Spike Lee’s heist film is the latest chapter in his ongoing chronicle of New York City, but it’s one you can flip past. Driven by justice rather than lucre, a master thief (Clive Owen) seizes hostages at a bank which was founded on dirty deals with the Nazis. Denzel Washington is a hostage negotiator shaded with moral ambiguity. None of these characters is particularly memorable, although Jodie Foster registers as a fixer for the powerful named Ms. White, a sleek blonde in cream outfits.

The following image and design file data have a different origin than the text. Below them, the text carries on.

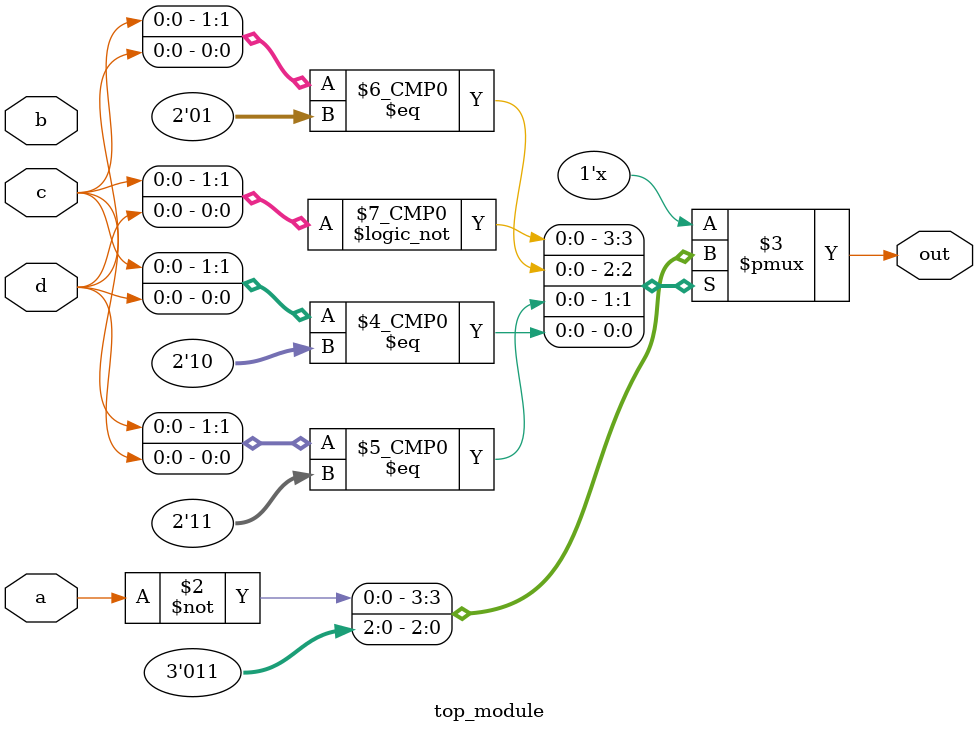
<source format=sv>
module top_module (
    input a, 
    input b,
    input c,
    input d,
    output reg out
);

always @(*) begin
    case ({c, d})
        2'b00: out = ~a;
        2'b01: out = 1'b0;
        2'b11: out = 1'b1;
        2'b10: out = 1'b1;
        default: out = 1'b1;
    endcase
end

endmodule

</source>
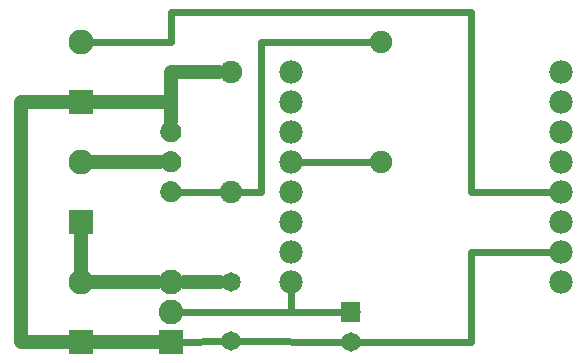
<source format=gbl>
G04 MADE WITH FRITZING*
G04 WWW.FRITZING.ORG*
G04 DOUBLE SIDED*
G04 HOLES PLATED*
G04 CONTOUR ON CENTER OF CONTOUR VECTOR*
%ASAXBY*%
%FSLAX23Y23*%
%MOIN*%
%OFA0B0*%
%SFA1.0B1.0*%
%ADD10C,0.077778*%
%ADD11C,0.065000*%
%ADD12C,0.075000*%
%ADD13C,0.082000*%
%ADD14C,0.070000*%
%ADD15C,0.083307*%
%ADD16R,0.082000X0.082000*%
%ADD17R,0.083307X0.083307*%
%ADD18C,0.024000*%
%ADD19C,0.048000*%
%ADD20R,0.001000X0.001000*%
%LNCOPPER0*%
G90*
G70*
G54D10*
X1100Y1099D03*
X1100Y999D03*
X1100Y899D03*
X1100Y799D03*
X1100Y699D03*
X1100Y599D03*
X1100Y499D03*
X1100Y399D03*
X2000Y399D03*
X2000Y499D03*
X2000Y599D03*
X2000Y699D03*
X2000Y799D03*
X2000Y899D03*
X2000Y999D03*
X2000Y1099D03*
G54D11*
X900Y399D03*
X900Y202D03*
X900Y399D03*
X900Y202D03*
X900Y399D03*
X900Y202D03*
G54D12*
X1400Y1199D03*
X1400Y799D03*
X900Y699D03*
X900Y1099D03*
G54D11*
X1300Y299D03*
X1300Y199D03*
G54D13*
X700Y199D03*
X700Y299D03*
X700Y399D03*
G54D14*
X700Y699D03*
X700Y799D03*
X700Y899D03*
G54D15*
X400Y999D03*
X400Y1199D03*
X400Y599D03*
X400Y799D03*
X400Y199D03*
X400Y399D03*
G54D16*
X700Y199D03*
G54D17*
X400Y999D03*
X400Y599D03*
X400Y199D03*
G54D18*
X1971Y499D02*
X1699Y498D01*
D02*
X1699Y498D02*
X1699Y498D01*
D02*
X1699Y498D02*
X1700Y198D01*
D02*
X1700Y198D02*
X1325Y199D01*
G54D19*
D02*
X657Y199D02*
X444Y199D01*
D02*
X444Y799D02*
X663Y799D01*
D02*
X657Y399D02*
X444Y399D01*
G54D18*
D02*
X1371Y799D02*
X1129Y799D01*
D02*
X1000Y699D02*
X929Y699D01*
D02*
X1000Y1199D02*
X1000Y699D01*
D02*
X1371Y1199D02*
X1000Y1199D01*
G54D19*
D02*
X743Y399D02*
X864Y399D01*
G54D18*
D02*
X1101Y298D02*
X1100Y369D01*
D02*
X1275Y299D02*
X1101Y298D01*
D02*
X726Y699D02*
X871Y699D01*
G54D19*
D02*
X400Y555D02*
X400Y443D01*
G54D18*
D02*
X1101Y298D02*
X1275Y299D01*
D02*
X732Y299D02*
X1101Y298D01*
G54D19*
D02*
X700Y1100D02*
X700Y936D01*
D02*
X860Y1099D02*
X700Y1100D01*
D02*
X356Y998D02*
X201Y998D01*
D02*
X201Y998D02*
X201Y197D01*
D02*
X201Y197D02*
X356Y198D01*
D02*
X444Y998D02*
X700Y997D01*
D02*
X700Y997D02*
X700Y936D01*
G54D18*
D02*
X1275Y199D02*
X925Y202D01*
D02*
X732Y199D02*
X875Y201D01*
D02*
X1700Y1299D02*
X1700Y700D01*
D02*
X701Y1298D02*
X1700Y1299D01*
D02*
X1700Y700D02*
X1971Y699D01*
D02*
X433Y1199D02*
X699Y1199D01*
D02*
X699Y1199D02*
X701Y1298D01*
G54D20*
X692Y933D02*
X706Y933D01*
X689Y932D02*
X710Y932D01*
X686Y931D02*
X712Y931D01*
X684Y930D02*
X714Y930D01*
X682Y929D02*
X716Y929D01*
X681Y928D02*
X718Y928D01*
X679Y927D02*
X720Y927D01*
X678Y926D02*
X721Y926D01*
X677Y925D02*
X722Y925D01*
X675Y924D02*
X723Y924D01*
X674Y923D02*
X724Y923D01*
X674Y922D02*
X725Y922D01*
X673Y921D02*
X726Y921D01*
X672Y920D02*
X727Y920D01*
X671Y919D02*
X727Y919D01*
X671Y918D02*
X728Y918D01*
X670Y917D02*
X729Y917D01*
X669Y916D02*
X729Y916D01*
X669Y915D02*
X730Y915D01*
X669Y914D02*
X730Y914D01*
X668Y913D02*
X693Y913D01*
X705Y913D02*
X731Y913D01*
X668Y912D02*
X691Y912D01*
X707Y912D02*
X731Y912D01*
X667Y911D02*
X690Y911D01*
X709Y911D02*
X731Y911D01*
X667Y910D02*
X689Y910D01*
X710Y910D02*
X732Y910D01*
X667Y909D02*
X688Y909D01*
X711Y909D02*
X732Y909D01*
X666Y908D02*
X687Y908D01*
X712Y908D02*
X732Y908D01*
X666Y907D02*
X686Y907D01*
X713Y907D02*
X733Y907D01*
X666Y906D02*
X686Y906D01*
X713Y906D02*
X733Y906D01*
X666Y905D02*
X685Y905D01*
X714Y905D02*
X733Y905D01*
X665Y904D02*
X685Y904D01*
X714Y904D02*
X733Y904D01*
X665Y903D02*
X684Y903D01*
X714Y903D02*
X734Y903D01*
X665Y902D02*
X684Y902D01*
X715Y902D02*
X734Y902D01*
X665Y901D02*
X684Y901D01*
X715Y901D02*
X734Y901D01*
X665Y900D02*
X684Y900D01*
X715Y900D02*
X734Y900D01*
X665Y899D02*
X684Y899D01*
X715Y899D02*
X734Y899D01*
X665Y898D02*
X684Y898D01*
X715Y898D02*
X734Y898D01*
X665Y897D02*
X684Y897D01*
X715Y897D02*
X734Y897D01*
X665Y896D02*
X684Y896D01*
X715Y896D02*
X734Y896D01*
X665Y895D02*
X684Y895D01*
X714Y895D02*
X734Y895D01*
X665Y894D02*
X685Y894D01*
X714Y894D02*
X733Y894D01*
X665Y893D02*
X685Y893D01*
X714Y893D02*
X733Y893D01*
X666Y892D02*
X685Y892D01*
X713Y892D02*
X733Y892D01*
X666Y891D02*
X686Y891D01*
X713Y891D02*
X733Y891D01*
X666Y890D02*
X687Y890D01*
X712Y890D02*
X732Y890D01*
X666Y889D02*
X688Y889D01*
X711Y889D02*
X732Y889D01*
X667Y888D02*
X689Y888D01*
X710Y888D02*
X732Y888D01*
X667Y887D02*
X690Y887D01*
X709Y887D02*
X732Y887D01*
X668Y886D02*
X691Y886D01*
X708Y886D02*
X731Y886D01*
X668Y885D02*
X693Y885D01*
X706Y885D02*
X731Y885D01*
X668Y884D02*
X698Y884D01*
X701Y884D02*
X730Y884D01*
X669Y883D02*
X730Y883D01*
X669Y882D02*
X729Y882D01*
X670Y881D02*
X729Y881D01*
X671Y880D02*
X728Y880D01*
X671Y879D02*
X727Y879D01*
X672Y878D02*
X727Y878D01*
X673Y877D02*
X726Y877D01*
X673Y876D02*
X725Y876D01*
X674Y875D02*
X724Y875D01*
X675Y874D02*
X723Y874D01*
X676Y873D02*
X722Y873D01*
X678Y872D02*
X721Y872D01*
X679Y871D02*
X720Y871D01*
X680Y870D02*
X718Y870D01*
X682Y869D02*
X717Y869D01*
X684Y868D02*
X715Y868D01*
X686Y867D02*
X713Y867D01*
X689Y866D02*
X710Y866D01*
X692Y865D02*
X707Y865D01*
X699Y864D02*
X700Y864D01*
X692Y833D02*
X706Y833D01*
X689Y832D02*
X710Y832D01*
X686Y831D02*
X712Y831D01*
X684Y830D02*
X715Y830D01*
X682Y829D02*
X716Y829D01*
X681Y828D02*
X718Y828D01*
X679Y827D02*
X720Y827D01*
X678Y826D02*
X721Y826D01*
X677Y825D02*
X722Y825D01*
X675Y824D02*
X723Y824D01*
X674Y823D02*
X724Y823D01*
X674Y822D02*
X725Y822D01*
X673Y821D02*
X726Y821D01*
X672Y820D02*
X727Y820D01*
X671Y819D02*
X727Y819D01*
X671Y818D02*
X728Y818D01*
X670Y817D02*
X729Y817D01*
X669Y816D02*
X729Y816D01*
X669Y815D02*
X730Y815D01*
X668Y814D02*
X730Y814D01*
X668Y813D02*
X693Y813D01*
X706Y813D02*
X731Y813D01*
X668Y812D02*
X691Y812D01*
X707Y812D02*
X731Y812D01*
X667Y811D02*
X690Y811D01*
X709Y811D02*
X731Y811D01*
X667Y810D02*
X689Y810D01*
X710Y810D02*
X732Y810D01*
X667Y809D02*
X688Y809D01*
X711Y809D02*
X732Y809D01*
X666Y808D02*
X687Y808D01*
X712Y808D02*
X732Y808D01*
X666Y807D02*
X686Y807D01*
X713Y807D02*
X733Y807D01*
X666Y806D02*
X686Y806D01*
X713Y806D02*
X733Y806D01*
X665Y805D02*
X685Y805D01*
X714Y805D02*
X733Y805D01*
X665Y804D02*
X685Y804D01*
X714Y804D02*
X733Y804D01*
X665Y803D02*
X684Y803D01*
X714Y803D02*
X734Y803D01*
X665Y802D02*
X684Y802D01*
X715Y802D02*
X734Y802D01*
X665Y801D02*
X684Y801D01*
X715Y801D02*
X734Y801D01*
X665Y800D02*
X684Y800D01*
X715Y800D02*
X734Y800D01*
X665Y799D02*
X684Y799D01*
X715Y799D02*
X734Y799D01*
X665Y798D02*
X684Y798D01*
X715Y798D02*
X734Y798D01*
X665Y797D02*
X684Y797D01*
X715Y797D02*
X734Y797D01*
X665Y796D02*
X684Y796D01*
X715Y796D02*
X734Y796D01*
X665Y795D02*
X684Y795D01*
X714Y795D02*
X734Y795D01*
X665Y794D02*
X685Y794D01*
X714Y794D02*
X733Y794D01*
X665Y793D02*
X685Y793D01*
X714Y793D02*
X733Y793D01*
X666Y792D02*
X685Y792D01*
X713Y792D02*
X733Y792D01*
X666Y791D02*
X686Y791D01*
X713Y791D02*
X733Y791D01*
X666Y790D02*
X687Y790D01*
X712Y790D02*
X732Y790D01*
X666Y789D02*
X688Y789D01*
X711Y789D02*
X732Y789D01*
X667Y788D02*
X689Y788D01*
X710Y788D02*
X732Y788D01*
X667Y787D02*
X690Y787D01*
X709Y787D02*
X731Y787D01*
X668Y786D02*
X691Y786D01*
X708Y786D02*
X731Y786D01*
X668Y785D02*
X693Y785D01*
X706Y785D02*
X731Y785D01*
X668Y784D02*
X698Y784D01*
X700Y784D02*
X730Y784D01*
X669Y783D02*
X730Y783D01*
X669Y782D02*
X729Y782D01*
X670Y781D02*
X729Y781D01*
X671Y780D02*
X728Y780D01*
X671Y779D02*
X727Y779D01*
X672Y778D02*
X727Y778D01*
X673Y777D02*
X726Y777D01*
X673Y776D02*
X725Y776D01*
X674Y775D02*
X724Y775D01*
X675Y774D02*
X723Y774D01*
X676Y773D02*
X722Y773D01*
X678Y772D02*
X721Y772D01*
X679Y771D02*
X720Y771D01*
X680Y770D02*
X718Y770D01*
X682Y769D02*
X717Y769D01*
X684Y768D02*
X715Y768D01*
X686Y767D02*
X713Y767D01*
X689Y766D02*
X710Y766D01*
X692Y765D02*
X707Y765D01*
X699Y764D02*
X700Y764D01*
X692Y733D02*
X706Y733D01*
X689Y732D02*
X710Y732D01*
X686Y731D02*
X712Y731D01*
X684Y730D02*
X715Y730D01*
X682Y729D02*
X716Y729D01*
X681Y728D02*
X718Y728D01*
X679Y727D02*
X720Y727D01*
X678Y726D02*
X721Y726D01*
X677Y725D02*
X722Y725D01*
X675Y724D02*
X723Y724D01*
X674Y723D02*
X724Y723D01*
X674Y722D02*
X725Y722D01*
X673Y721D02*
X726Y721D01*
X672Y720D02*
X727Y720D01*
X671Y719D02*
X727Y719D01*
X671Y718D02*
X728Y718D01*
X670Y717D02*
X729Y717D01*
X669Y716D02*
X729Y716D01*
X669Y715D02*
X730Y715D01*
X668Y714D02*
X730Y714D01*
X668Y713D02*
X693Y713D01*
X706Y713D02*
X731Y713D01*
X668Y712D02*
X691Y712D01*
X707Y712D02*
X731Y712D01*
X667Y711D02*
X690Y711D01*
X709Y711D02*
X731Y711D01*
X667Y710D02*
X689Y710D01*
X710Y710D02*
X732Y710D01*
X666Y709D02*
X688Y709D01*
X711Y709D02*
X732Y709D01*
X666Y708D02*
X687Y708D01*
X712Y708D02*
X732Y708D01*
X666Y707D02*
X686Y707D01*
X713Y707D02*
X733Y707D01*
X666Y706D02*
X685Y706D01*
X713Y706D02*
X733Y706D01*
X665Y705D02*
X685Y705D01*
X714Y705D02*
X733Y705D01*
X665Y704D02*
X685Y704D01*
X714Y704D02*
X733Y704D01*
X665Y703D02*
X684Y703D01*
X714Y703D02*
X734Y703D01*
X665Y702D02*
X684Y702D01*
X715Y702D02*
X734Y702D01*
X665Y701D02*
X684Y701D01*
X715Y701D02*
X734Y701D01*
X665Y700D02*
X684Y700D01*
X715Y700D02*
X734Y700D01*
X665Y699D02*
X684Y699D01*
X715Y699D02*
X734Y699D01*
X665Y698D02*
X684Y698D01*
X715Y698D02*
X734Y698D01*
X665Y697D02*
X684Y697D01*
X715Y697D02*
X734Y697D01*
X665Y696D02*
X684Y696D01*
X715Y696D02*
X734Y696D01*
X665Y695D02*
X684Y695D01*
X714Y695D02*
X734Y695D01*
X665Y694D02*
X685Y694D01*
X714Y694D02*
X733Y694D01*
X665Y693D02*
X685Y693D01*
X714Y693D02*
X733Y693D01*
X666Y692D02*
X685Y692D01*
X713Y692D02*
X733Y692D01*
X666Y691D02*
X686Y691D01*
X713Y691D02*
X733Y691D01*
X666Y690D02*
X687Y690D01*
X712Y690D02*
X732Y690D01*
X666Y689D02*
X688Y689D01*
X711Y689D02*
X732Y689D01*
X667Y688D02*
X689Y688D01*
X710Y688D02*
X732Y688D01*
X667Y687D02*
X690Y687D01*
X709Y687D02*
X731Y687D01*
X668Y686D02*
X691Y686D01*
X708Y686D02*
X731Y686D01*
X668Y685D02*
X693Y685D01*
X706Y685D02*
X731Y685D01*
X668Y684D02*
X730Y684D01*
X669Y683D02*
X730Y683D01*
X669Y682D02*
X729Y682D01*
X670Y681D02*
X729Y681D01*
X671Y680D02*
X728Y680D01*
X671Y679D02*
X727Y679D01*
X672Y678D02*
X727Y678D01*
X673Y677D02*
X726Y677D01*
X674Y676D02*
X725Y676D01*
X674Y675D02*
X724Y675D01*
X675Y674D02*
X723Y674D01*
X676Y673D02*
X722Y673D01*
X678Y672D02*
X721Y672D01*
X679Y671D02*
X720Y671D01*
X680Y670D02*
X718Y670D01*
X682Y669D02*
X717Y669D01*
X684Y668D02*
X715Y668D01*
X686Y667D02*
X713Y667D01*
X689Y666D02*
X710Y666D01*
X692Y665D02*
X707Y665D01*
X1267Y331D02*
X1331Y331D01*
X1267Y330D02*
X1331Y330D01*
X1267Y329D02*
X1331Y329D01*
X1267Y328D02*
X1331Y328D01*
X1267Y327D02*
X1331Y327D01*
X1267Y326D02*
X1331Y326D01*
X1267Y325D02*
X1331Y325D01*
X1267Y324D02*
X1331Y324D01*
X1267Y323D02*
X1331Y323D01*
X1267Y322D02*
X1331Y322D01*
X1267Y321D02*
X1331Y321D01*
X1267Y320D02*
X1331Y320D01*
X1267Y319D02*
X1331Y319D01*
X1267Y318D02*
X1331Y318D01*
X1267Y317D02*
X1331Y317D01*
X1267Y316D02*
X1331Y316D01*
X1267Y315D02*
X1331Y315D01*
X1267Y314D02*
X1331Y314D01*
X1267Y313D02*
X1331Y313D01*
X1267Y312D02*
X1294Y312D01*
X1304Y312D02*
X1331Y312D01*
X1267Y311D02*
X1292Y311D01*
X1306Y311D02*
X1331Y311D01*
X1267Y310D02*
X1290Y310D01*
X1308Y310D02*
X1331Y310D01*
X1267Y309D02*
X1289Y309D01*
X1309Y309D02*
X1331Y309D01*
X1267Y308D02*
X1288Y308D01*
X1310Y308D02*
X1331Y308D01*
X1267Y307D02*
X1287Y307D01*
X1311Y307D02*
X1331Y307D01*
X1267Y306D02*
X1287Y306D01*
X1311Y306D02*
X1331Y306D01*
X1267Y305D02*
X1286Y305D01*
X1312Y305D02*
X1331Y305D01*
X1267Y304D02*
X1286Y304D01*
X1312Y304D02*
X1331Y304D01*
X1267Y303D02*
X1286Y303D01*
X1313Y303D02*
X1331Y303D01*
X1267Y302D02*
X1285Y302D01*
X1313Y302D02*
X1331Y302D01*
X1267Y301D02*
X1285Y301D01*
X1313Y301D02*
X1331Y301D01*
X1267Y300D02*
X1285Y300D01*
X1313Y300D02*
X1331Y300D01*
X1267Y299D02*
X1285Y299D01*
X1313Y299D02*
X1331Y299D01*
X1267Y298D02*
X1285Y298D01*
X1313Y298D02*
X1331Y298D01*
X1267Y297D02*
X1285Y297D01*
X1313Y297D02*
X1331Y297D01*
X1267Y296D02*
X1285Y296D01*
X1313Y296D02*
X1331Y296D01*
X1267Y295D02*
X1286Y295D01*
X1313Y295D02*
X1331Y295D01*
X1267Y294D02*
X1286Y294D01*
X1312Y294D02*
X1331Y294D01*
X1267Y293D02*
X1286Y293D01*
X1312Y293D02*
X1331Y293D01*
X1267Y292D02*
X1287Y292D01*
X1311Y292D02*
X1331Y292D01*
X1267Y291D02*
X1288Y291D01*
X1311Y291D02*
X1331Y291D01*
X1267Y290D02*
X1288Y290D01*
X1310Y290D02*
X1331Y290D01*
X1267Y289D02*
X1289Y289D01*
X1309Y289D02*
X1331Y289D01*
X1267Y288D02*
X1291Y288D01*
X1308Y288D02*
X1331Y288D01*
X1267Y287D02*
X1292Y287D01*
X1306Y287D02*
X1331Y287D01*
X1267Y286D02*
X1294Y286D01*
X1304Y286D02*
X1331Y286D01*
X1267Y285D02*
X1331Y285D01*
X1267Y284D02*
X1331Y284D01*
X1267Y283D02*
X1331Y283D01*
X1267Y282D02*
X1331Y282D01*
X1267Y281D02*
X1331Y281D01*
X1267Y280D02*
X1331Y280D01*
X1267Y279D02*
X1331Y279D01*
X1267Y278D02*
X1331Y278D01*
X1267Y277D02*
X1331Y277D01*
X1267Y276D02*
X1331Y276D01*
X1267Y275D02*
X1331Y275D01*
X1267Y274D02*
X1331Y274D01*
X1267Y273D02*
X1331Y273D01*
X1267Y272D02*
X1331Y272D01*
X1267Y271D02*
X1331Y271D01*
X1267Y270D02*
X1331Y270D01*
X1267Y269D02*
X1331Y269D01*
X1267Y268D02*
X1331Y268D01*
X1267Y267D02*
X1331Y267D01*
D02*
G04 End of Copper0*
M02*
</source>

Teeming with life, Lee’s fiery pictures at their best capture the city’s vitality and contagious anger, its noise and heat. (My favorite Lee film is still “Crooklyn”, a warm and funny yet unblinking look at family life in 1970s Brooklyn.) In this film, little is done with the idea of the melting pot held hostage aside from knowing nods to post-9/11 racial profiling. And while some of the dialogue stings (“When there’s blood on the streets, buy property”), other lines are tired genre clichés (“Respect is the ultimate currency”). We expect greatness or disaster from Spike Lee, not a solidly crafted mediocrity like this.
"Thank You for Smoking"
This dark satire about an amoral spin-doctor for Big Tobacco doesn’t compromise, but neither does it go quite far enough. Aaron Eckhart plays Nick Naylor, a wolfish PR man who dreams up a campaign to market ciggies by hiring Hollywood to script stories showing smoking stars, thus inciting the militant wing of the public health movement to promise to assassinate him. Meanwhile, a do-gooder senator threatens congressional hearings on affixing the skull and crossbones to packs of coffin nails.
Spinning deadly rubbish into gold, so gifted with gab that he can convince a cancer survivor that the patient has no better friend than Big Tobacco, Nick’s tapped into the zeitgeist. Since the narration by Nick encourages identification with him, there’s a sly tension between the film’s satire and its own tweaking of P.C. sensibilities. Kudos for ignoring the formulaic character arc calling for the antihero to grow a soul, but in the end the film is smart rather than brilliant, sporadically very funny but not quite as sharp or wicked as its reputation.
Tsotsi, a young leader of a tiny crew of ragamuffin thugs in Johannesburg, carjacks a wealthy woman and discovers her baby in the backseat. Forcing a young mother next door in the shantytown to feed and help care for the child, the brutalized and brutal youth learns of the fragility and sacredness of life. This year’s Oscar winner for best foreign language film, “Tsotsi” is an affecting story of the class divide in modern South Africa, where impoverished kids sleep in stacked sections of pipe. Staying with me are the eyes of the young shantytown mother, angry and scared under duress, later seeing through Tsotsi to a decent nature that never had a chance.